The indices tested include mean corpuscular volume (MCV), mean corpuscular hemoglobin (MCH), and mean corpuscular hemoglobin concentration (MCHC).

MCV, the ratio of hematocrit (packed cell volume) to the RBC count, ex­presses the average size of the erythrocytes and indicates whether they are undersized (microcytic), oversized (macrocytic), or normal (normocytic). MCH, the hemoglobin-RBC ratio, gives the weight of hemoglobin in an average red cell. MCHC, the ratio of hemoglobin weight to hematocrit, defines the concentration of hemoglobin in 100 ml of packed RBCs. It helps to distinguish normally colored (normochromic) RBCs from paler (hypochromic) RBCs.

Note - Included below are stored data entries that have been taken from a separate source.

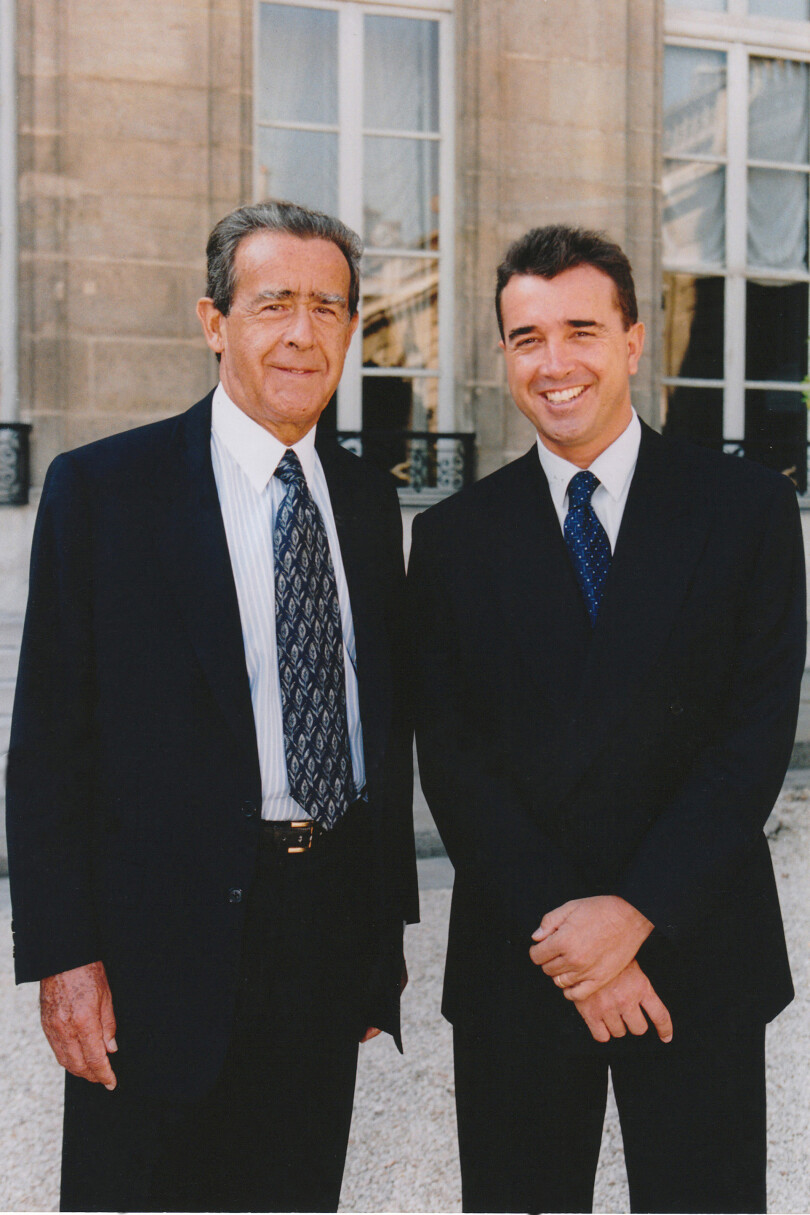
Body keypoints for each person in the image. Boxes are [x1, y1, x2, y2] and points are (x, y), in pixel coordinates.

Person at [6, 199, 418, 1213]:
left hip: (323, 935)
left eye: (328, 307)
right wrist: (63, 955)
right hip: (155, 953)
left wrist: (377, 946)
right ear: (212, 321)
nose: (302, 332)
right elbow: (50, 741)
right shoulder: (106, 491)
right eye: (273, 302)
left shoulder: (366, 504)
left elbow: (380, 726)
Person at [409, 224, 805, 1214]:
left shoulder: (746, 508)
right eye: (525, 337)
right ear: (503, 355)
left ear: (634, 339)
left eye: (580, 329)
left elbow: (752, 743)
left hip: (696, 944)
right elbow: (451, 756)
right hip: (524, 954)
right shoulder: (454, 537)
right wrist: (574, 944)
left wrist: (631, 915)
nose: (554, 364)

The range of normal red cell indices is as follows:

  • MCV: 82 to 98 um3
  • MCH: 26 to 34 pg/cell
  • MCHC: 31 to 37 g/dl


MCV = Mean corpuscular volume

MCH = Mean corpuscular hemoglobin

MCHC = Mean corpuscular hemoglobin concentration

Abnormal findings

Low MCV and MCHC indicate microcytic, hypochromic anemias caused by iron deficiency anemia, pyridoxine­responsive anemia, or thalassemia. A high MCV suggests macrocytic anemias caused by megaloblastic anemias, due to folic acid or vitamin B12 deficiency, inherited disorders of deoxyribonucleic acid synthesis, or reticulocytosis. Because MCV reflects the average volume of many cells, a value within the normal range can encompass RBCs of varying size, from microcytic to macrocytic.

Interfering factors

  • Failure to use the proper anticoagulant or to adequately mix the sample and the anticoagulant.
  • Hemolysis due to rough handling of the sample.
  • Hemoconcentration due to prolonged tourniquet constriction.
  • High white blood cell count (false­high RBC count in semiautomated and automated counters, invalidating MCV and MCHC results).
  • Diseases that cause RBCs to agglutinate or form rouleaux (false-low RBC count).